START Supplied passage

Melanie Manos will do a performance with video/painting, olive oil and other stuff in acting out “feminist and socio-political grievances by way of personal neuroses,” organizers say. Davin Brainard, Warn Defever, Jamie Easter and Hitoko Sakai of Detroit’s Electric Bear will do their noise-making character-instrument thing. Electric Bear will perform “WEEDS” featuring only the sound of weeds, shovels, concrete, and the mysterious electric bear.

“It’s an extraordinary gift in the face of a lot of adversity. It’s a real tribute to her fortitude,” says Joel Silvers, a Detroit painter since the 1970s, filmmaker and film teacher, who supported Eckes’ throughout the planning process.

“It’s a reference point for us to get a sense of our own regional aesthetic, if there is such a thing,” Silvers says.

He imagines San Francisco artists as having a “happy hedonistic celebratory look on life,” closer to “Zen happy gorgeous weather gorgeous environment … that might be a kick in the ass for us,” as opposed to Detroit’s “somber European post-industrial heaviness” that, in so many words, is less self-actualized than it ought to be.

END Supplied passage

Required work: Pick up the article on the Detroit art performances after its last sentence and keep writing it. The data that comes next has no connection to the article on the Detroit art performances.

START Data supplied

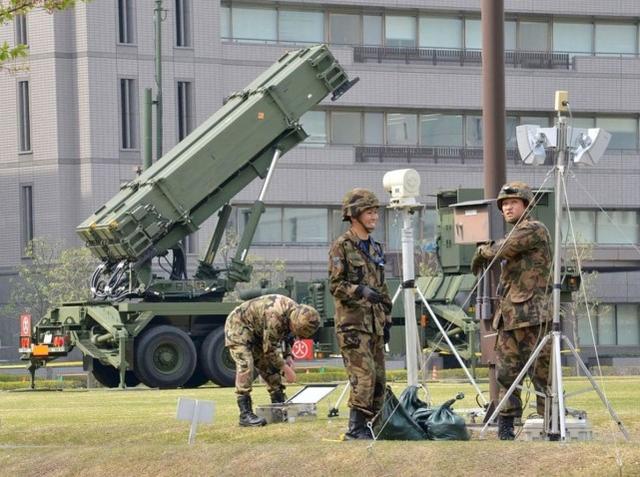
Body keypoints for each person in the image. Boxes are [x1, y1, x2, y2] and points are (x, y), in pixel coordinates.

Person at [471, 181, 552, 440]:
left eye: (513, 203)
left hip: (532, 316)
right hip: (508, 317)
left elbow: (502, 249)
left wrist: (482, 250)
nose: (507, 208)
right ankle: (506, 426)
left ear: (526, 205)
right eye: (504, 204)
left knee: (542, 374)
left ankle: (551, 426)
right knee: (506, 373)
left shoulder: (533, 229)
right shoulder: (514, 232)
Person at [328, 188, 393, 440]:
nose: (374, 216)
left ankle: (372, 427)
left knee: (378, 379)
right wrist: (360, 290)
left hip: (375, 324)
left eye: (376, 211)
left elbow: (383, 286)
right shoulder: (341, 247)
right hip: (353, 325)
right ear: (354, 215)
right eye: (369, 211)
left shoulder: (375, 247)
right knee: (363, 377)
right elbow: (335, 285)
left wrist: (387, 319)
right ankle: (355, 429)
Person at [224, 294, 321, 427]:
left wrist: (288, 357)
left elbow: (287, 336)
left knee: (269, 367)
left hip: (258, 332)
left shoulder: (296, 313)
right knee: (246, 364)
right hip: (239, 326)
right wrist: (286, 370)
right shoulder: (275, 315)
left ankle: (278, 406)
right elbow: (269, 350)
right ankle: (245, 414)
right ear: (294, 323)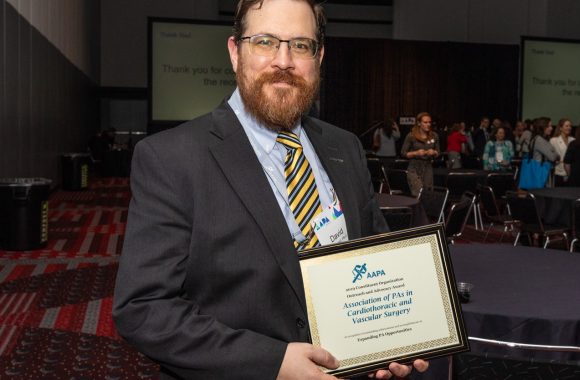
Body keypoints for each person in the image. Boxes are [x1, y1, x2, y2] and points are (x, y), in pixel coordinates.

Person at [112, 1, 429, 379]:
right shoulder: (171, 158)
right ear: (235, 52)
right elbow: (144, 307)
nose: (283, 61)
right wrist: (272, 363)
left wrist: (399, 334)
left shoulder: (345, 148)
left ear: (319, 56)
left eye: (300, 45)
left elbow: (374, 252)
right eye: (265, 41)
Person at [401, 112, 440, 196]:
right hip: (414, 167)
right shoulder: (411, 136)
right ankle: (416, 209)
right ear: (419, 123)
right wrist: (416, 153)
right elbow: (403, 153)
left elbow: (438, 152)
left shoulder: (434, 136)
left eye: (429, 122)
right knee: (418, 193)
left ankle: (425, 209)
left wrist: (434, 152)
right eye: (425, 122)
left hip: (428, 167)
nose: (428, 124)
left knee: (428, 194)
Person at [549, 118, 574, 186]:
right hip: (558, 173)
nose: (569, 128)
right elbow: (550, 157)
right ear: (560, 128)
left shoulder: (573, 140)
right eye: (567, 126)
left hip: (571, 173)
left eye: (570, 126)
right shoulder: (553, 140)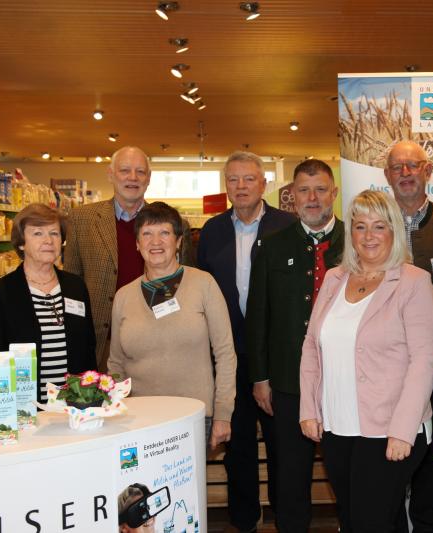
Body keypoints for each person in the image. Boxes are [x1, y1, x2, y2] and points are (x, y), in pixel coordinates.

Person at [299, 190, 433, 533]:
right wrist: (309, 409)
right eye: (360, 226)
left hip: (389, 430)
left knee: (368, 522)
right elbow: (311, 347)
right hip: (337, 425)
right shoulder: (335, 279)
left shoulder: (414, 281)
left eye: (379, 226)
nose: (368, 236)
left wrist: (402, 431)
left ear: (393, 231)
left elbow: (424, 361)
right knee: (361, 519)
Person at [197, 151, 295, 531]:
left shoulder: (288, 226)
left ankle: (286, 518)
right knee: (237, 449)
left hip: (276, 359)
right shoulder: (212, 231)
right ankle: (245, 520)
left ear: (263, 184)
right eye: (233, 180)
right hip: (230, 359)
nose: (240, 186)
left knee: (281, 446)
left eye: (248, 179)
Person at [247, 159, 344, 532]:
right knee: (289, 476)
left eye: (321, 189)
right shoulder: (273, 247)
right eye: (304, 190)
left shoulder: (356, 241)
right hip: (287, 382)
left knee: (346, 472)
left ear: (333, 193)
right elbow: (258, 315)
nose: (313, 198)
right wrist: (260, 376)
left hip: (343, 381)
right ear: (292, 197)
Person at [107, 202, 236, 449]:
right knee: (143, 487)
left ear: (178, 241)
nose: (156, 242)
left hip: (195, 416)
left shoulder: (203, 284)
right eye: (147, 234)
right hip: (139, 418)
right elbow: (116, 363)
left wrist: (223, 414)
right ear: (137, 243)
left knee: (188, 486)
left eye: (164, 233)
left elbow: (225, 354)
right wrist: (115, 413)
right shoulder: (123, 296)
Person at [384, 140, 433, 533]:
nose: (406, 173)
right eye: (398, 167)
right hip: (387, 367)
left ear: (428, 171)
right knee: (389, 453)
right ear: (387, 175)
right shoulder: (373, 224)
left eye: (414, 165)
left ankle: (429, 526)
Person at [0, 203, 96, 401]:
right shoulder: (2, 293)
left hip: (73, 406)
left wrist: (90, 398)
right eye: (38, 233)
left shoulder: (75, 287)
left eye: (55, 233)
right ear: (21, 242)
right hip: (23, 409)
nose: (48, 240)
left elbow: (87, 348)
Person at [64, 146, 150, 371]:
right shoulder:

END Data supplied

Answer area:
“If the people here … really reflect on that community’s aesthetic, and make a cross-cultural comparison to what we’re doing here, and it forces people to think in terms of regionalism, it will serve its purpose,” says Silvers.

Detroit artists were featured recently in a NYC art show now traveling to England, and Motown is included in Shrinking Cities, a Berlin-based international art and architecture project. A few years ago, the Whitney Biennial in New York featured a room basically dedicated to Detroit, says Silvers, who adds that Detroit deserves a place on the national stage for its culture and arts.

“We’re on the map. Let’s work with it, let’s not run from it, and give back to the dialogue in this country,” he says.

The show leaves Tangent May 2, and opens at New Image Art in West Hollywood on June 19. Next year, Eckes hopes to curate a show of Detroit artists in San Francisco, as part of her plan to spark regional exchanges in cities across the country (she calls the program “intercourse”). Detroit artists who’ve committed to be a part of Eckes’ Detroit show in San Francisco include Glen Barr, Gilda Snowden, Ed Sykes, Kelly Parker, Odie Cash, Vito Valdez, Steve Magsig and Janet Hamrick.

Eckes hasn’t secured a venue, but considering her drive, don’t doubt it’ll happen.

The Bay Area Show should spark marvelous things. But unfortunately, Eckes is heading back to San Francisco. She misses her family and friends.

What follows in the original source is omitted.